# building my first gaming computer



## Morgiee101 (Jun 30, 2008)

hi guys i'm looking for some sugestions on what i should put in my first gaming computer, iv'e built basic computers but nothing as big as a gaming computer, however i can build computers just not good at what i should put in them lol.

Im looking to build a gaming computer no more than 300 pound if i can help it or 478 Dollers if your american lol.
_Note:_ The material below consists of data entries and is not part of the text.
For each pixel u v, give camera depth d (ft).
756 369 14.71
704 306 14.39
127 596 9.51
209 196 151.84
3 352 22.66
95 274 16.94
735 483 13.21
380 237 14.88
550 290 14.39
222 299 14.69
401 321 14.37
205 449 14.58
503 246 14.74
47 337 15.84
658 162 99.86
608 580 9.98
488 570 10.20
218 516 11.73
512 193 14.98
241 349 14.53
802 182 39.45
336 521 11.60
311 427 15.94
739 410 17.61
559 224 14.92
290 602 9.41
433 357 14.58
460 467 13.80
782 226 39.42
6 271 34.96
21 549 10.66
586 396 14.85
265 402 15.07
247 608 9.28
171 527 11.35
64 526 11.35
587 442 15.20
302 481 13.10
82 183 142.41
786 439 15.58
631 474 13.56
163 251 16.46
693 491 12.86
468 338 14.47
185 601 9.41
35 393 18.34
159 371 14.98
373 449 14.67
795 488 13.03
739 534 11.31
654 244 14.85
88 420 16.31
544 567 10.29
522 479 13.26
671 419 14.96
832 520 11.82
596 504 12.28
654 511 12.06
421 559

from this gaming computer i want to be able to play the new COD modern warfare 2 and some hi spec games like kane anf lynch, and need for speed shift 

Thanks for your help

Morgiee


----------



## Wrench97 (May 10, 2008)

300 is going to tough for a gaming PC that would be spent on a decent power supply and video card.
Have a look here at the $800 AMD build and we'll go from there> http://www.techsupportforum.com/f24...-are-6-suggested-models-with-spec-367415.html


----------



## Tyree (May 10, 2009)

Do you need monitor, keyboard, mouse and OS also?


----------



## Morgiee101 (Jun 30, 2008)

well... idealy yes i supose i could use my current one at the moment


----------



## Tyree (May 10, 2009)

The $800 Intel build: Minus $100 for the OS-$35 for the CPU cooler-go with a ATI4850 for $35 less than the 9800GTX. That still comes to $630 in US prices.


----------